Up and then down again, though not in the same place
Hugh Nibley delivered a series of thirty weekly lectures on KSL Radio that were also published as pamphlets. The series, called “Time Vindicates the Prophets,” was given in answer to those who object to Latter-day Saints calling themselves Christians.
Three new items went up today on the (obviously pretty much moribund and comatose) website of the Interpreter Foundation:
“Nibley Lectures: Time Vindicates the Prophets — Prophets and Scriptures”
Between 7 March and 17 October in 1954, Hugh Nibley delivered a series of thirty weekly lectures on KSL Radio that were also published as pamphlets. The series, called “Time Vindicates the Prophets,” was given in answer to those who were challenging the right of members of the Church of Jesus Christ of Latter-day Saints to call themselves Christians.
This lecture addresses the need for scriptures and revelation and suggests that the two are not contradictory but complementary.
Jonn Claybaugh has generously contributed yet another concise set of notes for students and teachers of the Church’s Come, Follow Me curriculum.

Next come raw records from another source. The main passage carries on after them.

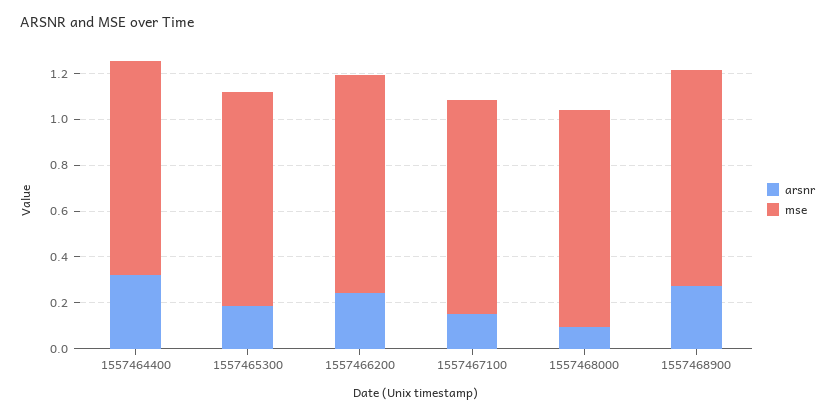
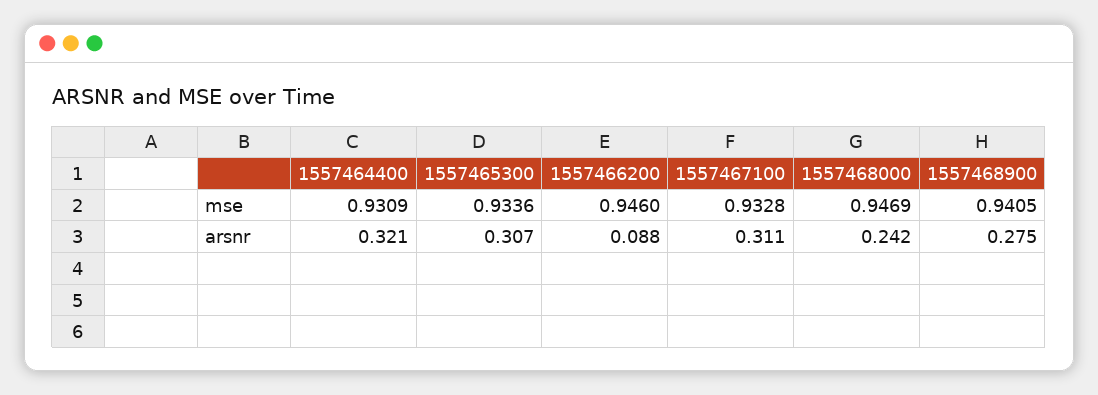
  {
    "arsnr": {
      "1557464400": 0.321,
-     "1557465300": 0.2,
+     "1557465300": 0.307,
-     "1557466200": 0.25,
+     "1557466200": 0.088,
-     "1557467100": 0.15,
+     "1557467100": 0.311,
-     "1557468000": 0.1,
+     "1557468000": 0.242,
      "1557468900": 0.275
    },
    "mse": {
      "1557464400": 0.9309,
      "1557465300": 0.9336,
      "1557466200": 0.946,
      "1557467100": 0.9328,
      "1557468000": 0.9469,
      "1557468900": 0.9405
    }
  }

The Interpreter Radio Roundtable for Come, Follow Me Old Testament Lesson 30, “I Am Doing a Great Work” on Ezra 1; 3–7 and Nehemiah 2; 4–6; 8 featured Martin Tanner, John Gee and Kevin Christensen. This roundtable has now been extracted from the 12 June 2022 broadcast of the Interpreter Radio Show, which can be heard live each and every week on Sunday evenings from 7 to 9 PM (MDT), on K-TALK, AM 1640. If, however, Vladimir Putin is jamming radio signals in your neighborhood preparatory to an invasion intended to overthrow local Jewish neo-Nazis, you can listen live on the Internet at ktalkmedia.com. Provided, of course, that he hasn’t also shut down all of your internet connections and blown up your home.
Flying over from Victoria to Calgary this evening, we rode in an Air Canada prop plane — probably (I’m guessing) a turbo-prop, whatever that precisely is. It’s the first time that I’ve ridden on a large propeller-driven airliner, I think, since my parents took me to Hawaii when I was five years old. (I’m so old, it’s a surprise that that one wasn’t a biplane or a balloon created by the Montgolfier brothers.) I didn’t even know that airlines still use them. Happily, though the day was bright and clear, basically cloudless, and I had a window seat. It provided magnificent views of the Coast Mountains of British Columbia and of the Canadian Rockies, which run along the eastern boundary of British Columbia and the western portion of Alberta. Large rivers, huge lakes, sharp and snow-clad peaks and ranges . . . I loved it. I did very little reading on the flight.